Step 3: put a little bit of pigment on your slab, making a small divot in the pile of pigment. I called this step “making forbidden pasta,” because it very much looks like making the flour volcano in the dough-making process. This little divot will help contain some of the binder, though just kind of be prepared that that it can and often will kind of spill out. It’s okay, as all of the pigment will eventually need to be incorporated into the binder.

Step 4: put binder in the pigment, mix with palette knife. You’ll want to make sure to get the pigment mixed in with your more flexible of your palette knives, and you’ll want the texture of the mixed paint to be like that of a paste. At this point, you may want to add a bit more binder so that it’s a bit runnier, but play this by ear. Some minerals, like ultramarine, don’t need a lot of extra binder. Some pigments, like vine black, need a lot of pigment and not as much binder, so you might need to play the mix by ear until you get a good ratio.

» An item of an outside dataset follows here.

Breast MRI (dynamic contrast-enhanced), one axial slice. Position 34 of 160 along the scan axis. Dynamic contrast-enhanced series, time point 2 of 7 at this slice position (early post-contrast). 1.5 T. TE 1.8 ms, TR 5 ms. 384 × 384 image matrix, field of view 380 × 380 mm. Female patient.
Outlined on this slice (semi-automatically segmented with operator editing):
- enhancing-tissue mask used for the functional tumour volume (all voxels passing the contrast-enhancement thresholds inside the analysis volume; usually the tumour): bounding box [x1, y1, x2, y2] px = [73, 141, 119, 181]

Step 5: Mull across the slab with the muller. Once everything is nice and coated with the binder, scrape your knives and get your muller. You don’t really want to use a grinding motion, but rather a gliding figure-8 or circular motion. (you can kind of see in this video around the :30 mark – please ignore that I did not wear gloves!) I frequently will mull completely out to the edges of my slab, and then use the flat-edge knife to scrape everything back in the middle. I mix these until it looks like I’ve got an even distribution (so make sure there are no lumps of pigment or scratchy sounds from unmulled pigment). If you need to test, take a wet paintbrush and try out a tiny bit of your paint. If it’s not covering or you can see the particles, then it’s not mixed enough. Of note, some pigments, like azurite and malachite cannot be mulled or ground too much as they will eventually lose strength and go clear. It takes a lot to get to this point, but it is possible to over mull, especially with pigments like those two. Just mix enough until you’ve got a workable paint.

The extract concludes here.